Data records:
-----
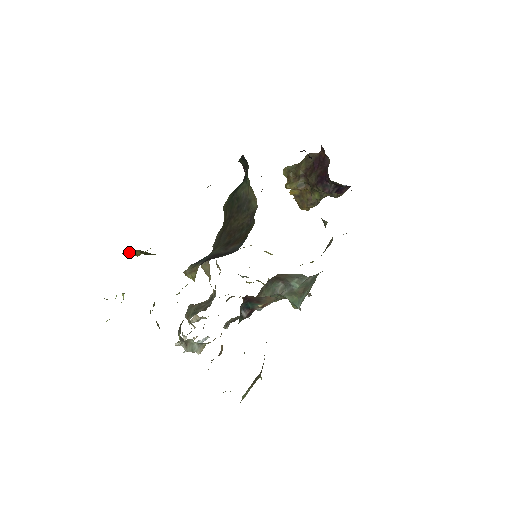
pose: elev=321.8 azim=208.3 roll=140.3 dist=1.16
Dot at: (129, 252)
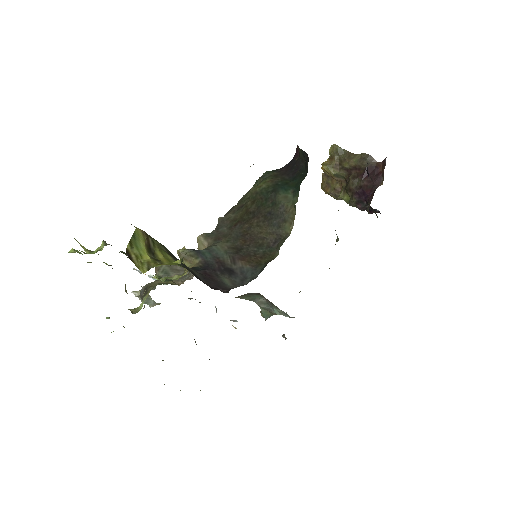
Dot at: (134, 242)
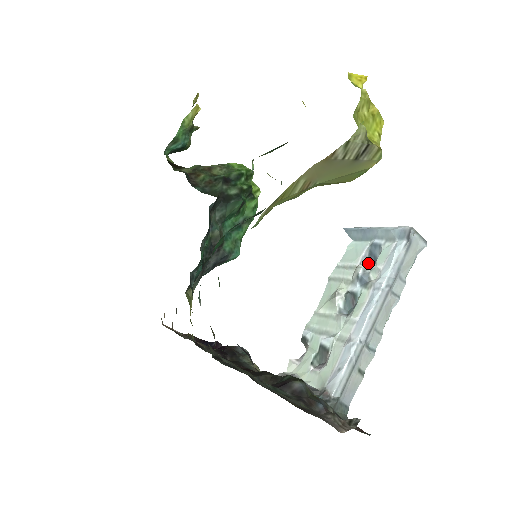
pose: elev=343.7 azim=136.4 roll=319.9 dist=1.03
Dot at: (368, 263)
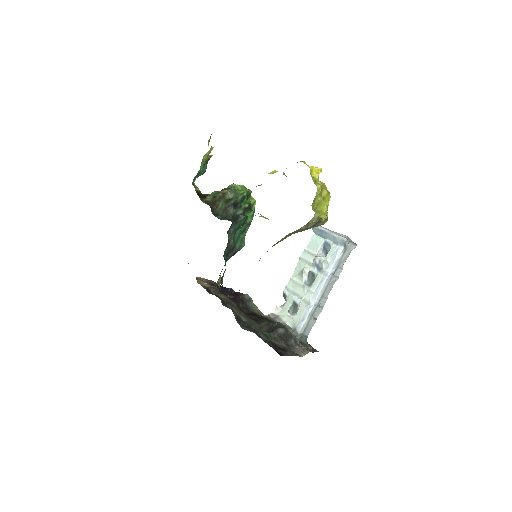
Dot at: (322, 254)
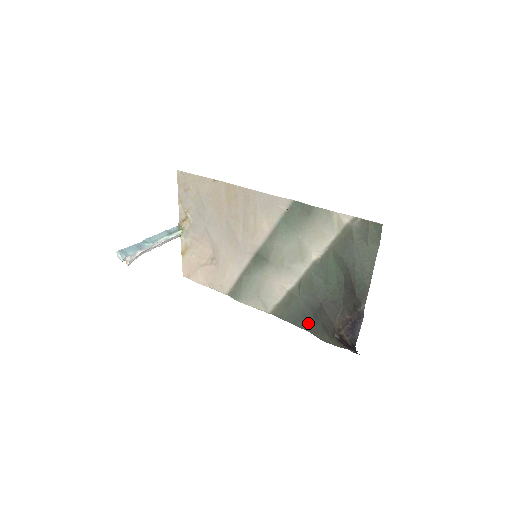
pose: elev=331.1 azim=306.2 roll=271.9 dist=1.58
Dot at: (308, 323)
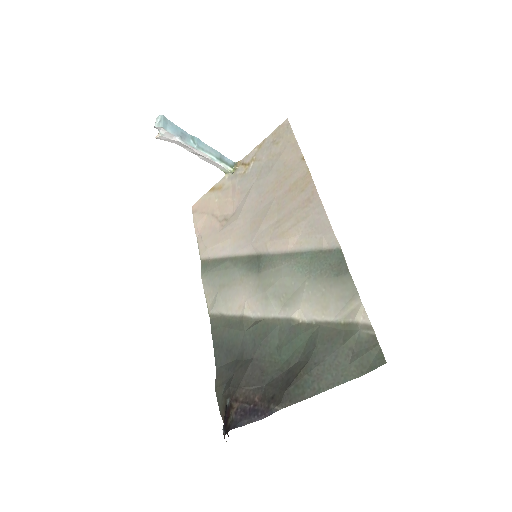
Dot at: (224, 361)
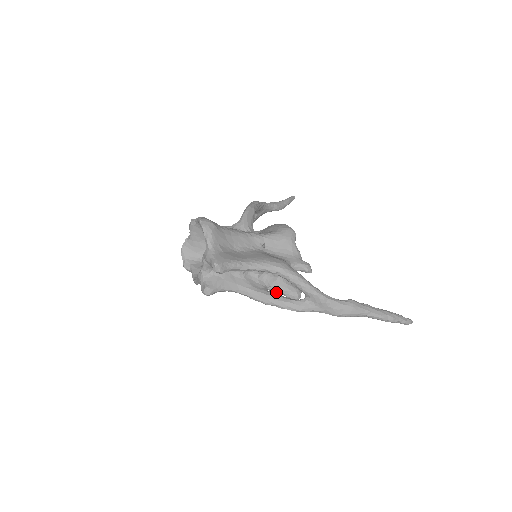
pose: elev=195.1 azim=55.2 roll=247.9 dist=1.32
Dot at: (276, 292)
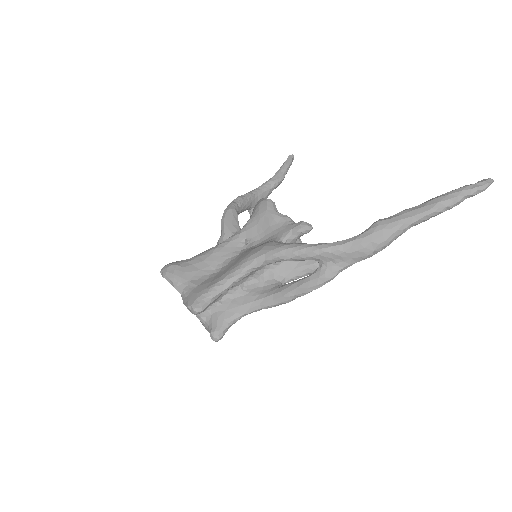
Dot at: (298, 278)
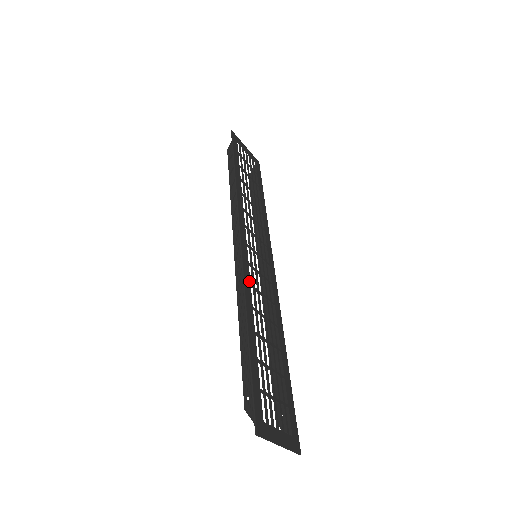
-----
EXERCISE DIRECTIONS.
Return every line of the rows above verbatim, leaving out the pictures.

CORRECT OUTPUT.
pose: elev=321.8 azim=208.3 roll=140.3 dist=1.16
Dot at: (129, 252)
Dot at: (134, 242)
pose: elev=343.7 azim=136.4 roll=319.9 dist=1.03
Dot at: (368, 263)
Dot at: (322, 254)
pose: elev=331.1 azim=306.2 roll=271.9 dist=1.58
Dot at: (308, 323)
Dot at: (224, 361)
pose: elev=195.1 azim=55.2 roll=247.9 dist=1.32
Dot at: (276, 292)
Dot at: (298, 278)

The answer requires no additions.